NOUVELLES

L'équipe canadienne de la Fed Cup aura l'occasion de vivre une première

09/02/2014 05:42 EST | Actualisé 11/04/2014 05:12 EDT

MONTRÉAL - L'équipe canadienne de Fed Cup vivra une première en 10 ans en avril prochain quand elle participera aux éliminatoires du Groupe Mondial pour une première fois depuis 2004 et elle n'a pas l'intention de voir son parcours prendre fin dès cette étape.

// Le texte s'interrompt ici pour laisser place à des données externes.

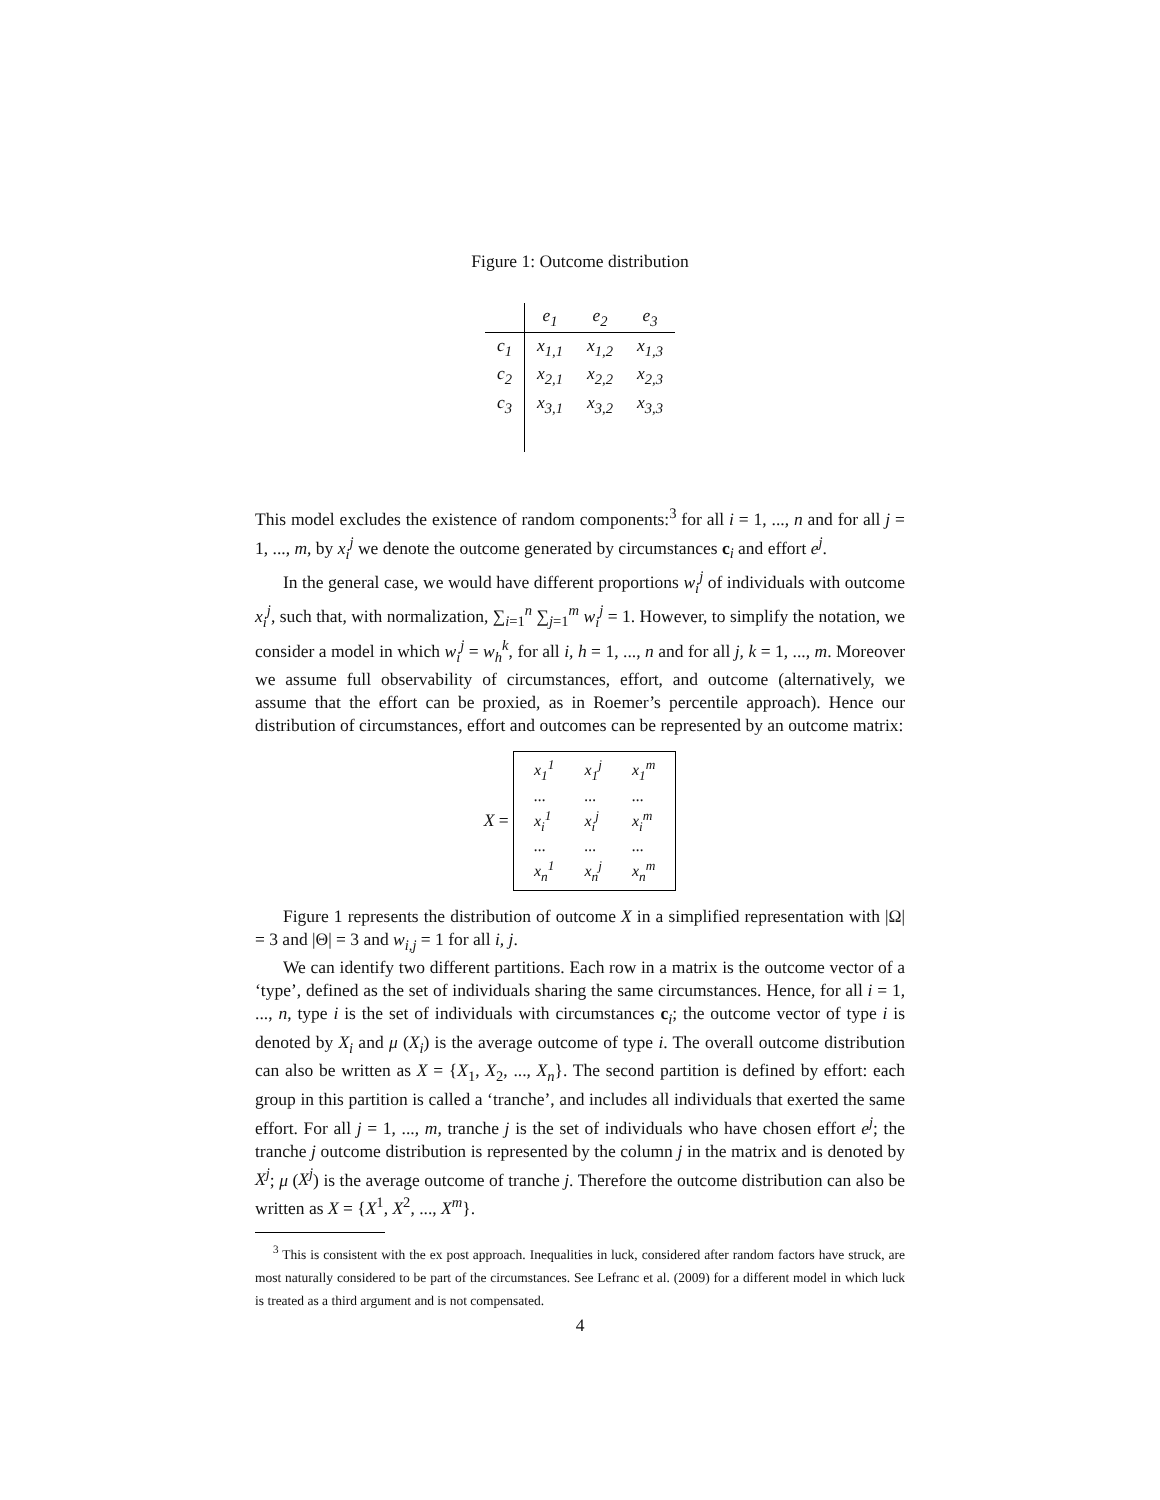Figure 1: Outcome distribution
| | e<sub>1</sub> | e<sub>2</sub> | e<sub>3</sub> |
| --- | --- | --- | --- |
| c<sub>1</sub> | x<sub>1,1</sub> | x<sub>1,2</sub> | x<sub>1,3</sub> |
| c<sub>2</sub> | x<sub>2,1</sub> | x<sub>2,2</sub> | x<sub>2,3</sub> |
| c<sub>3</sub> | x<sub>3,1</sub> | x<sub>3,2</sub> | x<sub>3,3</sub> |
This model excludes the existence of random components:<sup>3</sup> for all i = 1, ..., n and for all j = 1, ..., m, by x<sub>i</sub><sup>j</sup> we denote the outcome generated by circumstances c<sub>i</sub> and effort e<sup>j</sup>.
In the general case, we would have different proportions w<sub>i</sub><sup>j</sup> of individuals with outcome x<sub>i</sub><sup>j</sup>, such that, with normalization, ∑<sub>i=1</sub><sup>n</sup> ∑<sub>j=1</sub><sup>m</sup> w<sub>i</sub><sup>j</sup> = 1. However, to simplify the notation, we consider a model in which w<sub>i</sub><sup>j</sup> = w<sub>h</sub><sup>k</sup>, for all i, h = 1, ..., n and for all j, k = 1, ..., m. Moreover we assume full observability of circumstances, effort, and outcome (alternatively, we assume that the effort can be proxied, as in Roemer’s percentile approach). Hence our distribution of circumstances, effort and outcomes can be represented by an outcome matrix:
X =
| x<sub>1</sub><sup>1</sup> | x<sub>1</sub><sup>j</sup> | x<sub>1</sub><sup>m</sup> |
| ... | ... | ... |
| x<sub>i</sub><sup>1</sup> | x<sub>i</sub><sup>j</sup> | x<sub>i</sub><sup>m</sup> |
| ... | ... | ... |
| x<sub>n</sub><sup>1</sup> | x<sub>n</sub><sup>j</sup> | x<sub>n</sub><sup>m</sup> |
Figure 1 represents the distribution of outcome X in a simplified representation with |Ω| = 3 and |Θ| = 3 and w<sub>i,j</sub> = 1 for all i, j.
We can identify two different partitions. Each row in a matrix is the outcome vector of a ‘type’, defined as the set of individuals sharing the same circumstances. Hence, for all i = 1, ..., n, type i is the set of individuals with circumstances c<sub>i</sub>; the outcome vector of type i is denoted by X<sub>i</sub> and μ (X<sub>i</sub>) is the average outcome of type i. The overall outcome distribution can also be written as X = {X<sub>1</sub>, X<sub>2</sub>, ..., X<sub>n</sub>}. The second partition is defined by effort: each group in this partition is called a ‘tranche’, and includes all individuals that exerted the same effort. For all j = 1, ..., m, tranche j is the set of individuals who have chosen effort e<sup>j</sup>; the tranche j outcome distribution is represented by the column j in the matrix and is denoted by X<sup>j</sup>; μ (X<sup>j</sup>) is the average outcome of tranche j. Therefore the outcome distribution can also be written as X = {X<sup>1</sup>, X<sup>2</sup>, ..., X<sup>m</sup>}.
<sup>3</sup> This is consistent with the ex post approach. Inequalities in luck, considered after random factors have struck, are most naturally considered to be part of the circumstances. See Lefranc et al. (2009) for a different model in which luck is treated as a third argument and is not compensated.
4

Elle a obtenu ce privilège en signant une victoire convaincante de 3-1 face à la Serbie, ce week-end au Complexe sportif Claude-Robillard, dans une rencontre du Groupe mondial II.

Menée par Eugenie Bouchard, qui a signé deux écrasantes victoires en simple face aux Serbes, la formation canadienne compte peut-être enfin sur la joueuse de premier plan nécessaire pour s'installer au sein de l'élite de la Fed Cup.

«Eugenie a été fantastique, a déclaré le capitaine de l'équipe canadienne Sylvain Bruneau. C'est sûr que si on regarde son classement, ce qu'elle a fait aux Internationaux d'Australie, on va penser qu'elle va arriver ici et écraser les joueuses, ce qu'elle a fait. Moi je ne m'attendais pas à ça. Bien honnêtement, il y a eu beaucoup d'attention sur elle et je m'attendais à ce que ce soit difficile quand même parce que ses adversaires n'avaient pas de pression contre elle et pour elle c'était l'inverse. Elle démontre vraiment qu'elle a le cran d'une championne.»

Un avis qui est partagé par le capitaine des Serbes Dejan Vranes.

«Bouchard est vraiment une grande joueuse, a-t-il dit après que son équipe eut évité le blanchissage en remportant le match de double. Elle va intégrer le top-10 mondial très bientôt, c'est certain. C'était difficile de jouer contre elle.»

On voit souvent les meilleures joueuses rayer la Fed Cup de leur calendrier en raison des déplacements que cette compétition peut causer. Par exemple, Bouchard est revenue d'Asie pour participer à la compétition à Montréal ce week-end et elle devait se rendre à Doha, au Qatar, afin de jouer son premier match mardi. Toutefois, Bouchard semble avoir une affection particulière pour la Fed Cup et Bruneau ne craint pas la voir délaisser son équipe, du moins pour l'instant.

«Je tiens à souligner que c'est exceptionnel ce qu'elle a fait, a-t-il noté. Elle démontre qu'elle est très patriotique et je crois que c'est important que les gens reconnaissent qu'elle va arriver à Doha et que ce ne sera pas facile. Elle a fait ça pour jouer à la Fed Cup, pour jouer pour son pays.»

L'équipe canadienne tentera en avril prochain de s'installer parmi les huit premières nations au classement de la Fed Cup en vue de la saison 2015, ce qui serait une première depuis l'instauration du nouveau format en 1995. Bruneau a d'ailleurs admis que c'était l'objectif de l'équipe cette saison.

Lors de son dernier passage en éliminatoires du Groupe mondial en 2004, le Canada était menée par de jeunes Stéphanie Dubois et Aleksandra Wozniak, ainsi que Marie-Ève Pelletier et Mélanie Marois. Elles avaient encaissé un revers de 3-2 contre la Suisse.

Cette fois, le défi pourrait à nouveau être de taille, alors que le Canada pourrait retrouver dans son chemin des puissances comme les États-Unis, la Slovaquie, la Pologne et la France.

La troupe de Bruneau connaîtra son adversaire mardi, quand un tirage au sort aura lieu. Il sait très bien que peu importe l'adversaire, l'équipe comptera aussi sur des joueuses de premier plan.

«Ça va être difficile, mais c'est normal, a-t-il admis. Quand on arrive à jouer dans les barrages pour jouer contre les huit meilleures nations au monde, on ne peut pas s'attendre à autre chose. (...) C'est sûr que ça va être une bonne équipe.»